--- begin ---
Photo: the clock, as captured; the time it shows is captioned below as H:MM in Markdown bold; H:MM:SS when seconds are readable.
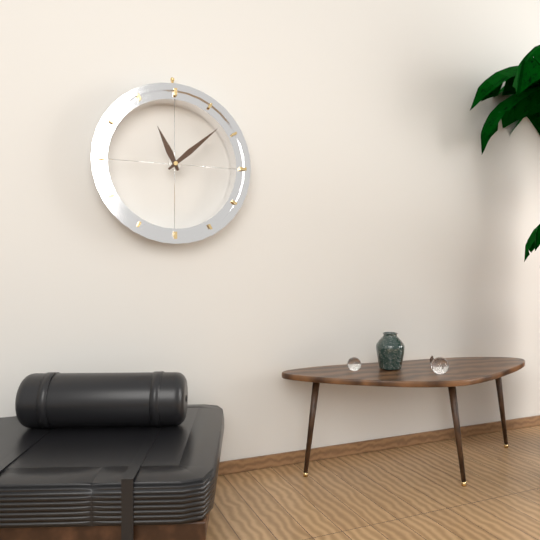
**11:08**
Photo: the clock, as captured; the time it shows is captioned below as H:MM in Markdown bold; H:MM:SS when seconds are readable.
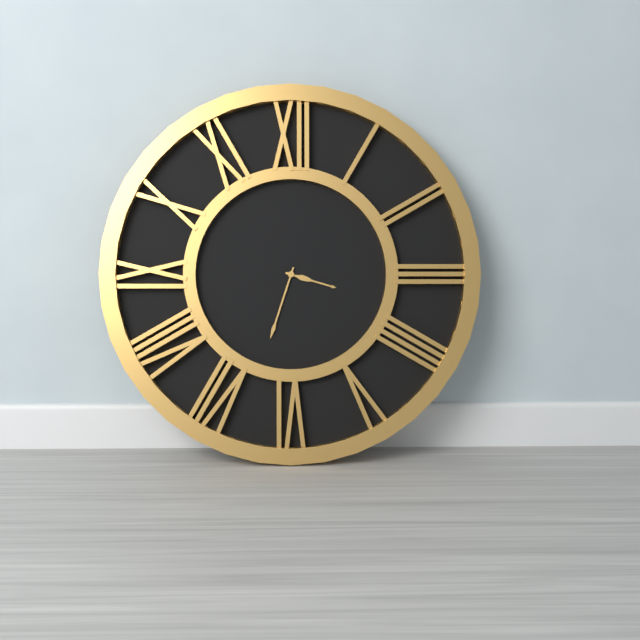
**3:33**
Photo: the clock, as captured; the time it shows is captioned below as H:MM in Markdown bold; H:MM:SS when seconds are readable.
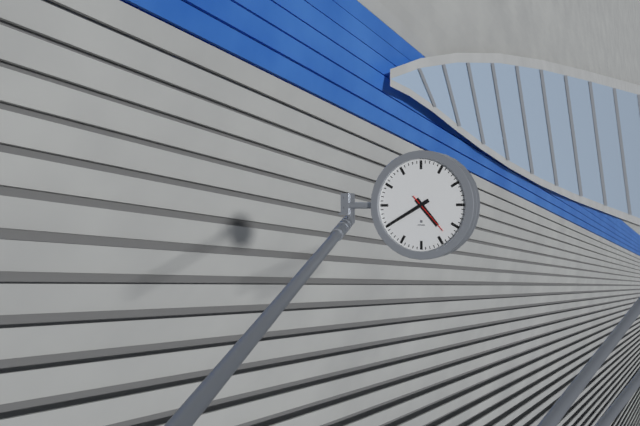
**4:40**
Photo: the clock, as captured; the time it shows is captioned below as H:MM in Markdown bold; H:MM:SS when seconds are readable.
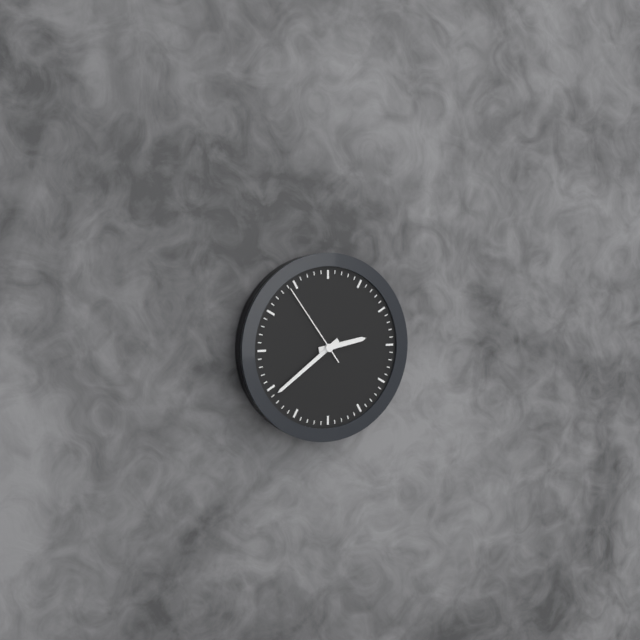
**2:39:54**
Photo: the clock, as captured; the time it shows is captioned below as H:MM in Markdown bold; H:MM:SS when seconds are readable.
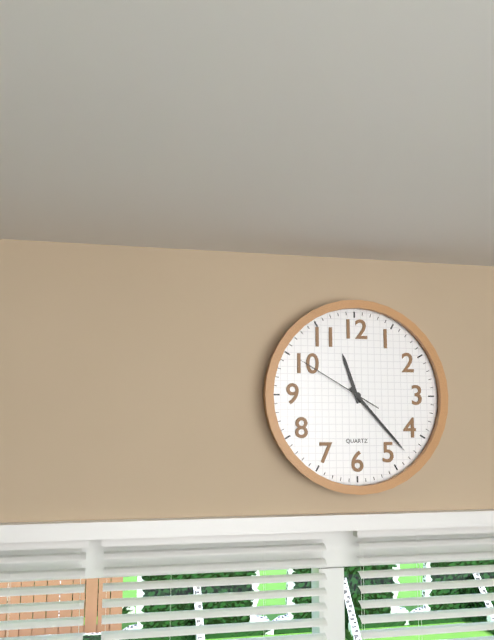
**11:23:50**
--- end ---
--- begin ---
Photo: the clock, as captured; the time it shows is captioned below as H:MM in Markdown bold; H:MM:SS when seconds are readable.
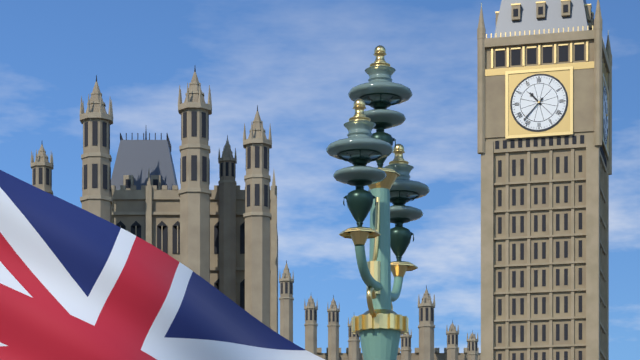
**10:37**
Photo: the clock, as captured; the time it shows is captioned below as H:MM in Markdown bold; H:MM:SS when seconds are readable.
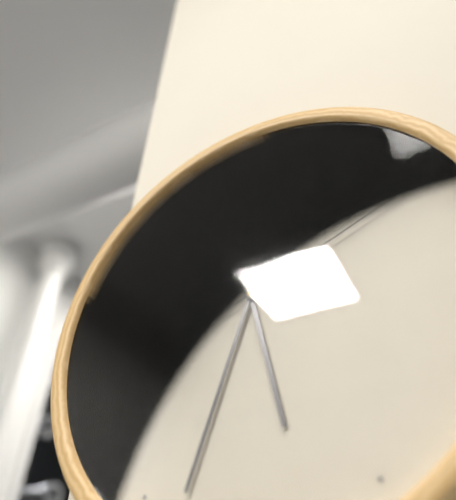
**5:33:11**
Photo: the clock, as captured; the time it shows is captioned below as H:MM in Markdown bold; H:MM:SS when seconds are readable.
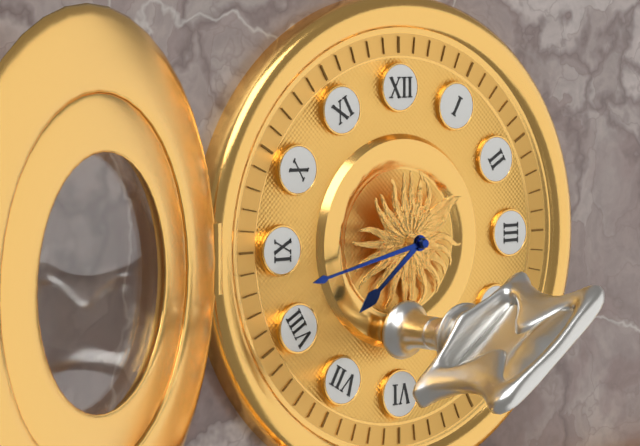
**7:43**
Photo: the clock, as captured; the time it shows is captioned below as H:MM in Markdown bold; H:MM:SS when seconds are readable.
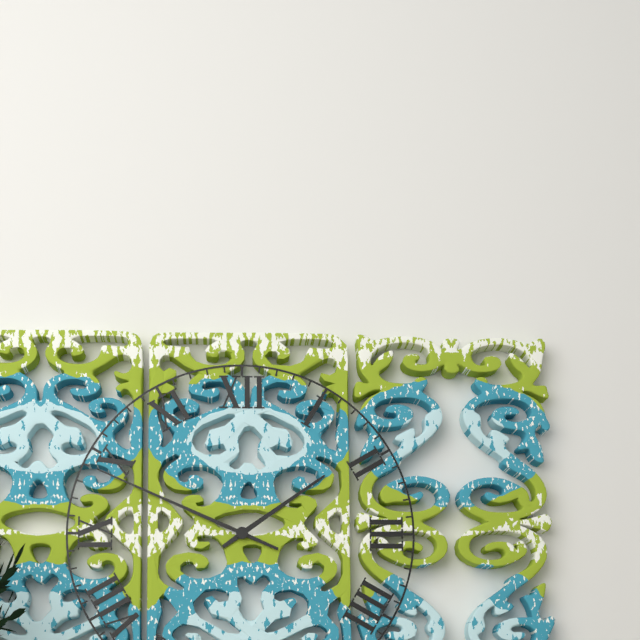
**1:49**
--- end ---
--- begin ---
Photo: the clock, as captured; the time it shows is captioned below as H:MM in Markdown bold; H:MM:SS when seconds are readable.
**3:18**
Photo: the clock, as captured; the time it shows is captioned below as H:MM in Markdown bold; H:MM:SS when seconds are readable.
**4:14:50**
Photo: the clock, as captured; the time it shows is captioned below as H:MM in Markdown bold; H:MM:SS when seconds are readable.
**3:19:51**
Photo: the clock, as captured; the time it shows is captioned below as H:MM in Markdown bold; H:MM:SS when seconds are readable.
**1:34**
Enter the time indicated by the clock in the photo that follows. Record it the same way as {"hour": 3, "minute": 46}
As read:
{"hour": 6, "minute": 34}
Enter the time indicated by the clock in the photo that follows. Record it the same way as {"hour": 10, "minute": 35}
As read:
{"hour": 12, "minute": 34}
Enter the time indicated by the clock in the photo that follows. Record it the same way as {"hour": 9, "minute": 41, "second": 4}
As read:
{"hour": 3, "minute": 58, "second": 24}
--- end ---
◆ Job ◆
How many lines in the records contain the string "hour"? Reply with the number alone.

◆ Task solution ◆
6